Consumers have been rebalancing their spending, shifting from an emphasis on goods to one on services and experiences, as we reported in “Consumer Spending Rebounds. What’s Next” (22 Feb 2022).

The U.S. economy contracted 1.6 percent during the quarter, the first contraction since mid-2020 as exports, private inventory investment, and government spending at all levels declined.

Adjusted for inflation, the contraction was 0.4 percent.

The fact that “consumer spending was revised sharply lower…indicates the economy carried less momentum than previously thought heading into the second quarter,” Lydia Boussour, chief U.S. economist at Oxford Economics, said to the Financial Times.

Consumer spending is responsible for more than two-thirds of U.S. GDP.

TREND FORECAST: The revised first-quarter figure for consumer spending indicates the economy was already slowing before mid-March, when the U.S. Federal Reserve raised interest rates for the first time in six years.

The U.S. economy did not return to growth in the second quarter and, absent a dramatic unexpected event, is unlikely to in the third.

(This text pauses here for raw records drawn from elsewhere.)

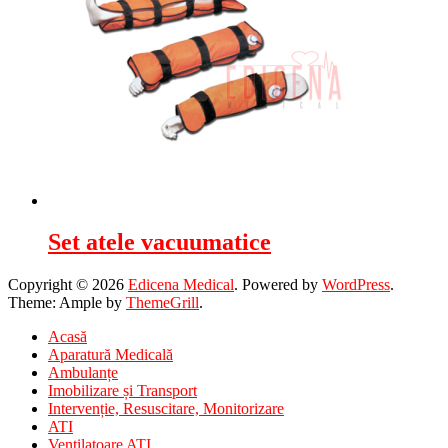
Set atele vacuumatice
Copyright © 2026
Edicena Medical
. Powered by
WordPress
.
Theme: Ample by
ThemeGrill
.
Acasă
Aparatură Medicală
Ambulanțe
Imobilizare și Transport
Intervenție, Resuscitare, Monitorizare
ATI
Ventilatoare ATI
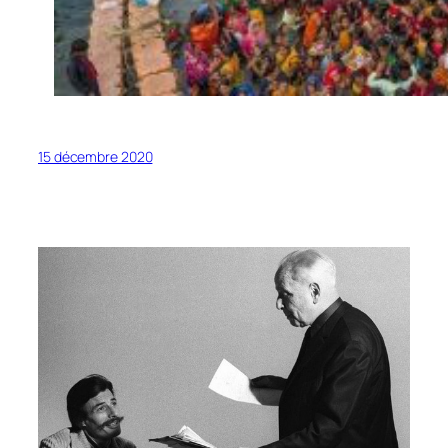
15 décembre 2020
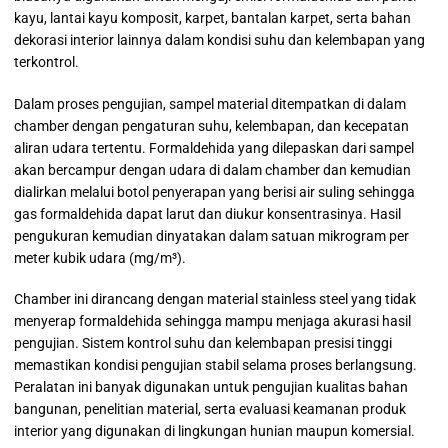
kayu, lantai kayu komposit, karpet, bantalan karpet, serta bahan
dekorasi interior lainnya dalam kondisi suhu dan kelembapan yang
terkontrol.
Dalam proses pengujian, sampel material ditempatkan di dalam
chamber dengan pengaturan suhu, kelembapan, dan kecepatan
aliran udara tertentu. Formaldehida yang dilepaskan dari sampel
akan bercampur dengan udara di dalam chamber dan kemudian
dialirkan melalui botol penyerapan yang berisi air suling sehingga
gas formaldehida dapat larut dan diukur konsentrasinya. Hasil
pengukuran kemudian dinyatakan dalam satuan mikrogram per
meter kubik udara (mg/m³).
Chamber ini dirancang dengan material stainless steel yang tidak
menyerap formaldehida sehingga mampu menjaga akurasi hasil
pengujian. Sistem kontrol suhu dan kelembapan presisi tinggi
memastikan kondisi pengujian stabil selama proses berlangsung.
Peralatan ini banyak digunakan untuk pengujian kualitas bahan
bangunan, penelitian material, serta evaluasi keamanan produk
interior yang digunakan di lingkungan hunian maupun komersial.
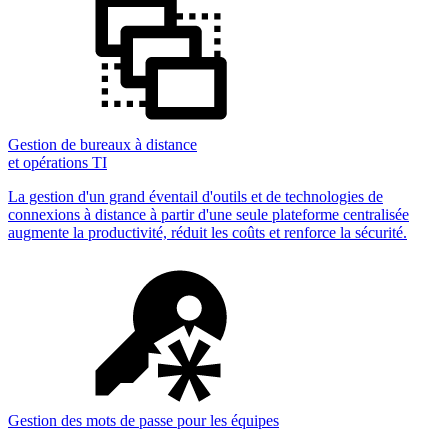
Gestion de bureaux à distance
et opérations TI
La gestion d'un grand éventail d'outils et de technologies de
connexions à distance à partir d'une seule plateforme centralisée
augmente la productivité, réduit les coûts et renforce la sécurité.
Gestion des mots de passe pour les équipes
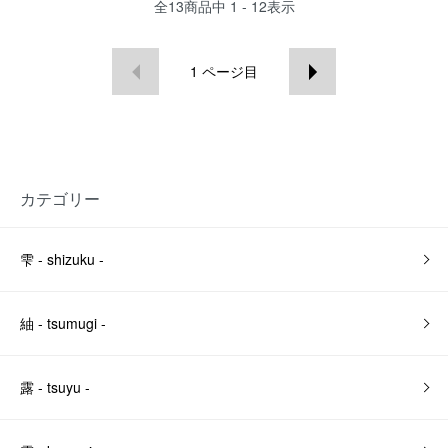
全
13
商品中
1 - 12
表示
1
ページ目
カテゴリー
雫 - shizuku -
紬 - tsumugi -
露 - tsuyu -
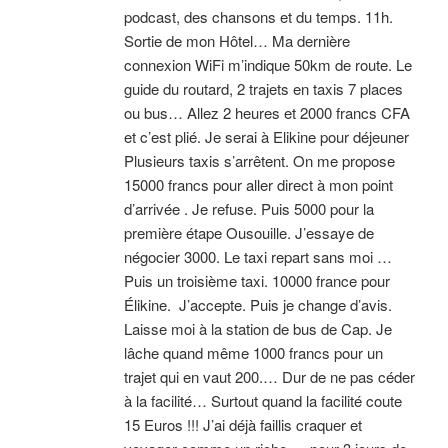
podcast, des chansons et du temps. 11h.
Sortie de mon Hôtel… Ma dernière
connexion WiFi m’indique 50km de route. Le
guide du routard, 2 trajets en taxis 7 places
ou bus… Allez 2 heures et 2000 francs CFA
et c’est plié. Je serai à Elikine pour déjeuner
Plusieurs taxis s’arrêtent. On me propose
15000 francs pour aller direct à mon point
d’arrivée . Je refuse. Puis 5000 pour la
première étape Ousouille. J’essaye de
négocier 3000. Le taxi repart sans moi …
Puis un troisième taxi. 10000 france pour
Élikine. J’accepte. Puis je change d’avis.
Laisse moi à la station de bus de Cap. Je
lâche quand même 1000 francs pour un
trajet qui en vaut 200.… Dur de ne pas céder
à la facilité… Surtout quand la facilité coute
15 Euros !!! J’ai déjà faillis craquer et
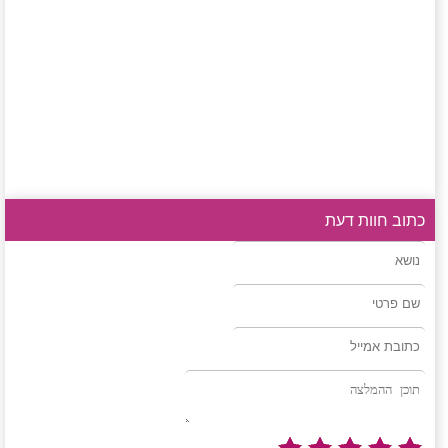
כתוב חוות דעת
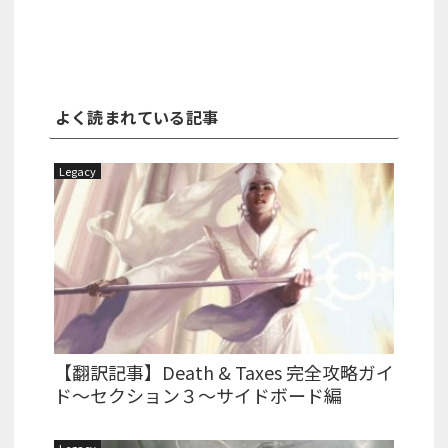
よく読まれている記事
Legacy
【翻訳記事】Death & Taxes 完全攻略ガイ
ド～セクション３～サイドボード編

Inflation and higher interest rates will persist through the current quarter, continuing to squelch consumer demand and hold the economy in Dragflation, our Top 2022 Trend, with rising prices and declining economic output.

Misery Loves Company

U.S. factory production slowed to a two-year low in June, with the number of new orders also shrinking for the first time in two years, another sign that the U.S. economy is slowing under the weight of inflation and rising interest rates.

Also, the number of factory jobs decreased in June for the second consecutive month.

The Institute of Supply Management’s index of U.S. factory activity slid to 53.0, its lowest mark since June 2020, compared to 56.1 in May.

We forecast a reading of 47 will signal recession.